The Frontier supercomputer at the Department of Energy’s Oak Ridge Leadership Computing Facility (OLCF) will greatly exceed its predecessors in capability and speed. Hewlett-Packard Enterprises and semiconductor company AMD designed Frontier with DOE and Oak Ridge National Laboratory, OLCF’s home. The national user facility received the first hardware for Frontier in late July 2021 and had planned to make Frontier available in early 2022, says Justin Whitt, OLCF’s program director. “At this point we’re 100 percent on track to do that.”
Frontier is the latest in a line of record-breaking OLCF machines. Jaguar surpassed the petascale barrier in 2009, performing more than 1 quadrillion calculations per second. Titan outdid Jaguar in its 2012 debut and ran up to 27 quadrillion calculations per second. By 2019, the Summit supercomputer had eclipsed them all at speeds up to 200 quadrillion calculations per second. Soon the Frontier exascale supercomputer will achieve more than 1.5 quintillion calculations per second.

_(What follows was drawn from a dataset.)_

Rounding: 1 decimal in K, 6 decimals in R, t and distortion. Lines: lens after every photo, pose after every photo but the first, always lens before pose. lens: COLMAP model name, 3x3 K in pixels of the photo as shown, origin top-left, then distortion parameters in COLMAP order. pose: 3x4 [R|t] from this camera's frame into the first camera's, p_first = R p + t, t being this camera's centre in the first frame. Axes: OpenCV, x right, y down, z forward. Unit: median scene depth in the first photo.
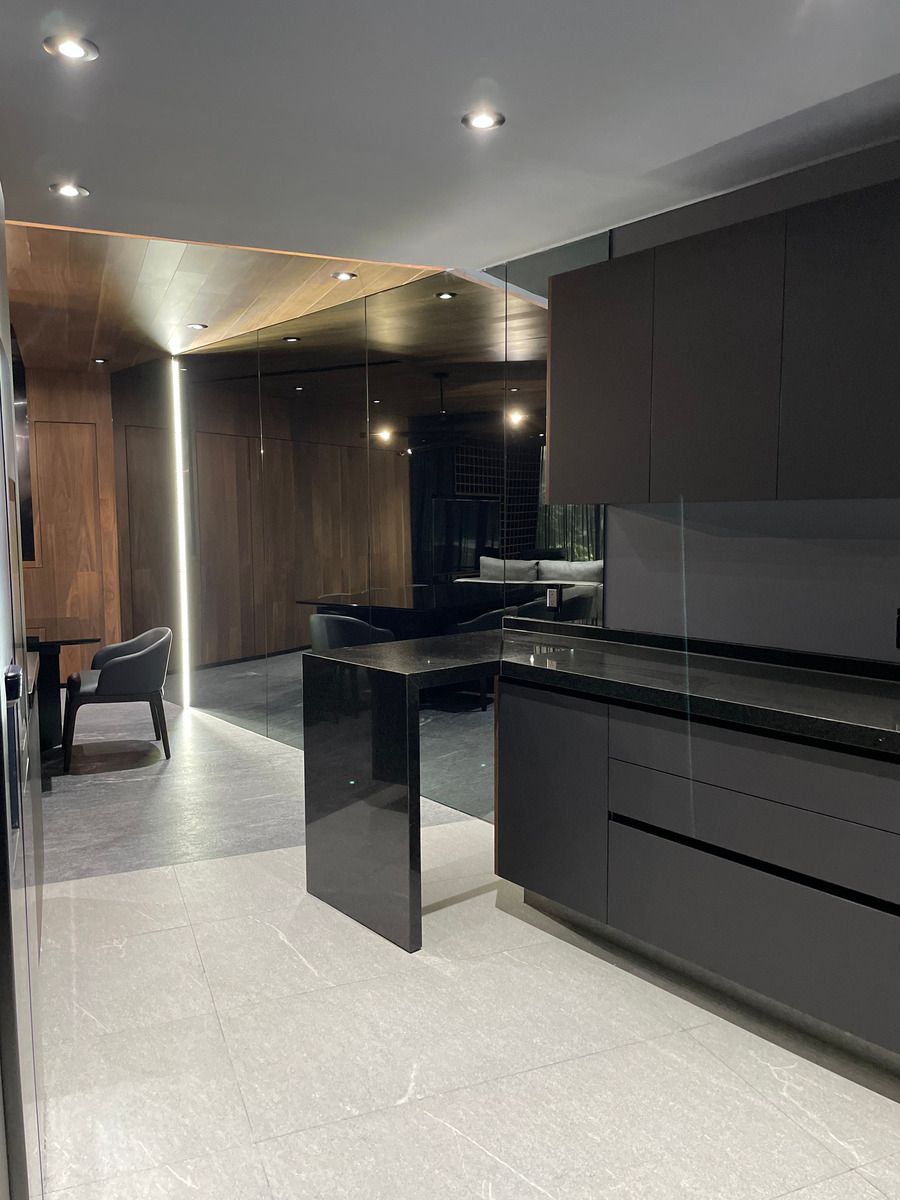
lens RADIAL K [[902.7, 0, 450.0], [0, 902.7, 600.0], [0, 0, 1]] dist [0.088282, -0.128347]
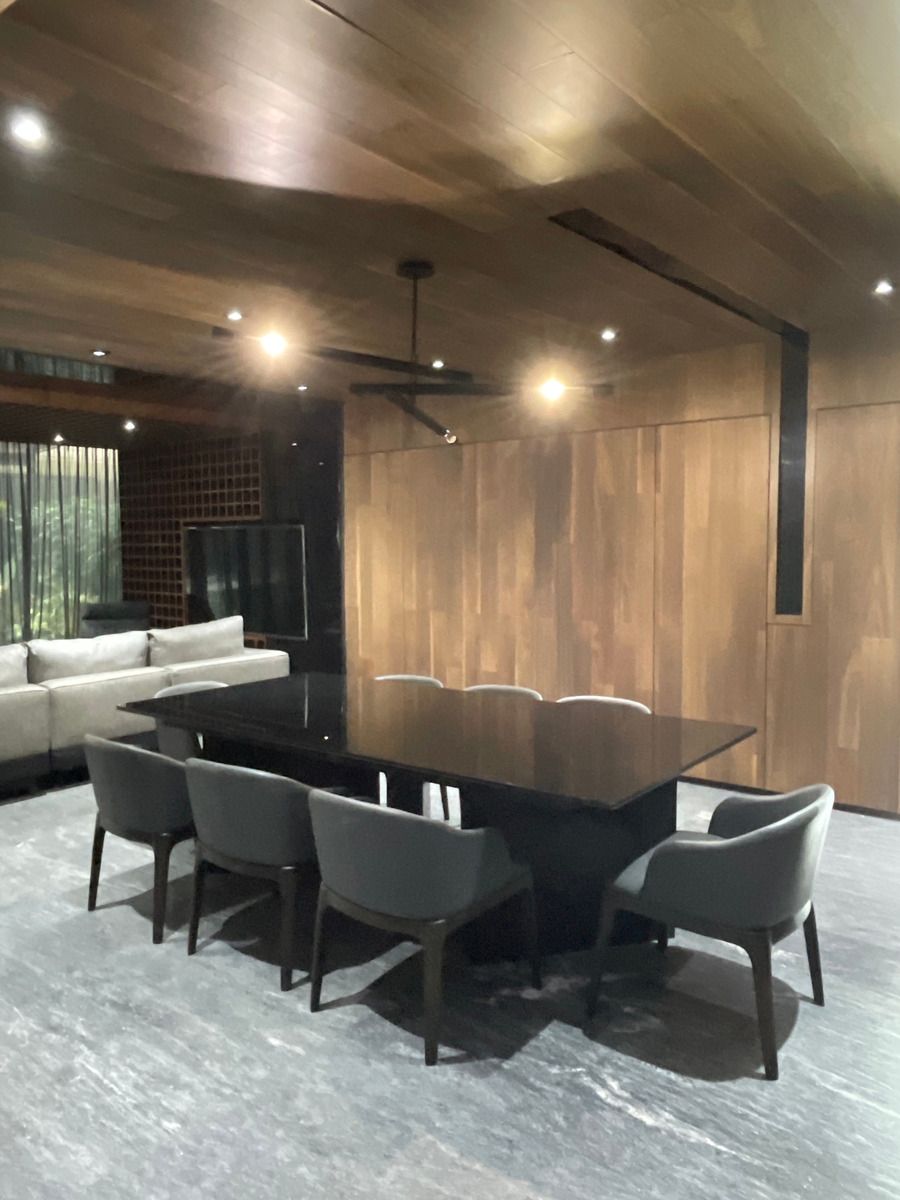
lens RADIAL K [[861.8, 0, 426.9], [0, 861.8, 597.4], [0, 0, 1]] dist [0.001247, -0.000296]
pose [[0.461662, 0.063727, -0.884764, -0.012179], [-0.079213, 0.996393, 0.030434, -0.078958], [0.883512, 0.056034, 0.465044, 0.658912]]
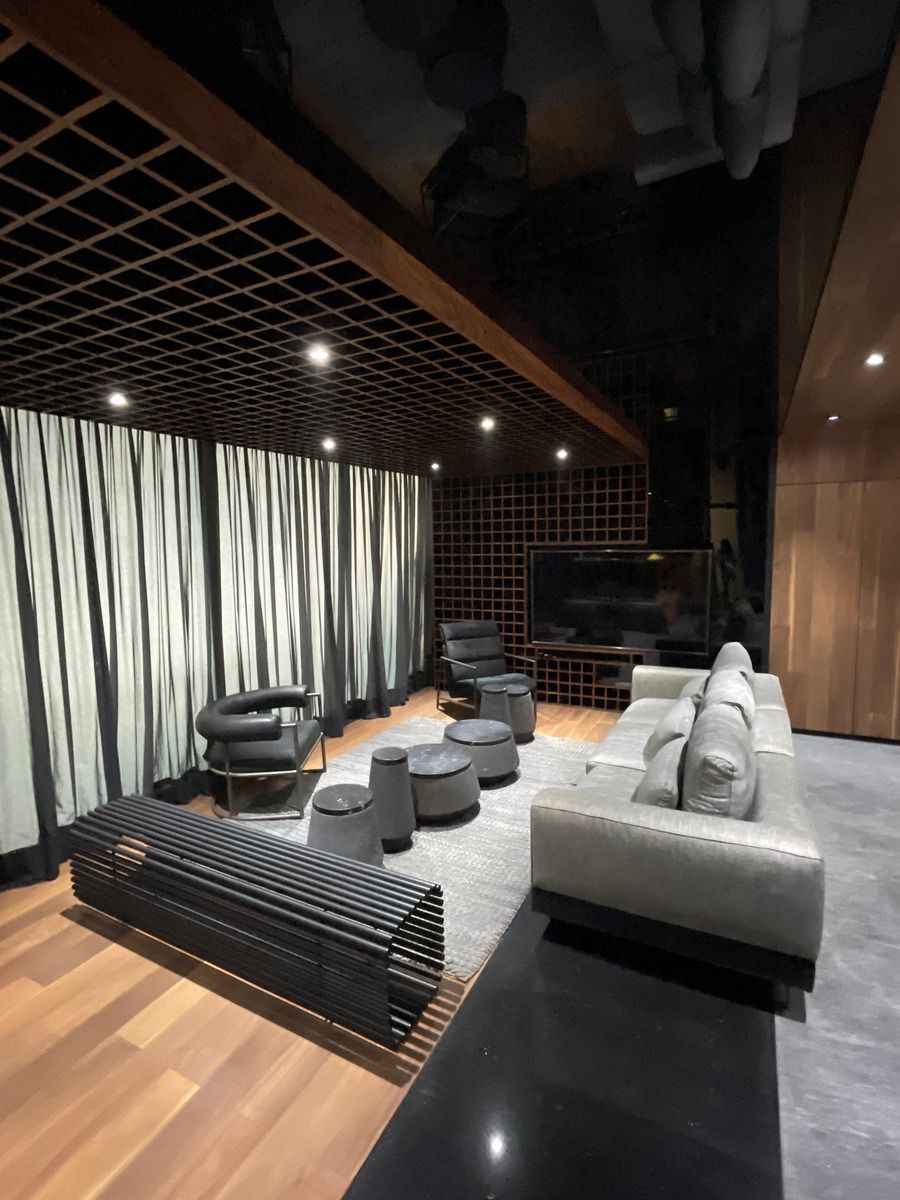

Making Frontier a reality has involved deep partnerships across multiple DOE laboratories, academic institutions and industry partners, Whitt says. “You’re talking about thousands of really smart people working to make this happen for years ahead of time.”
The Frontier design process kicked off in 2018. DOE gathered about 150 experts from across its complex who assessed technologies and evaluated which proposals should be considered for building the supercomputer.
In addition, Frontier has been designed carefully to make its capabilities and software look like Summit to ease users’ transition to the system. “A lot of the programming and software environmental tools that will be available on Frontier are already available on Summit.”
Frontier will boast some novel technologies that are under nondisclosure agreements with their manufacturers, Whitt says. “The AMD family of processors, both the CPU and GPU that will be in Frontier, are very high-end, customized products that are meant for traditional high performance computing workflows as well as artificial intelligence programming and learning workflows.” And like Summit, the system should excel at simulation, data analysis and AI workflows.
“We’re honored to carry the exascale flag for the nation at this point,” Whitt says, adding it will be “uniquely rewarding when we start to see the kinds of science and engineering that are produced by these systems.”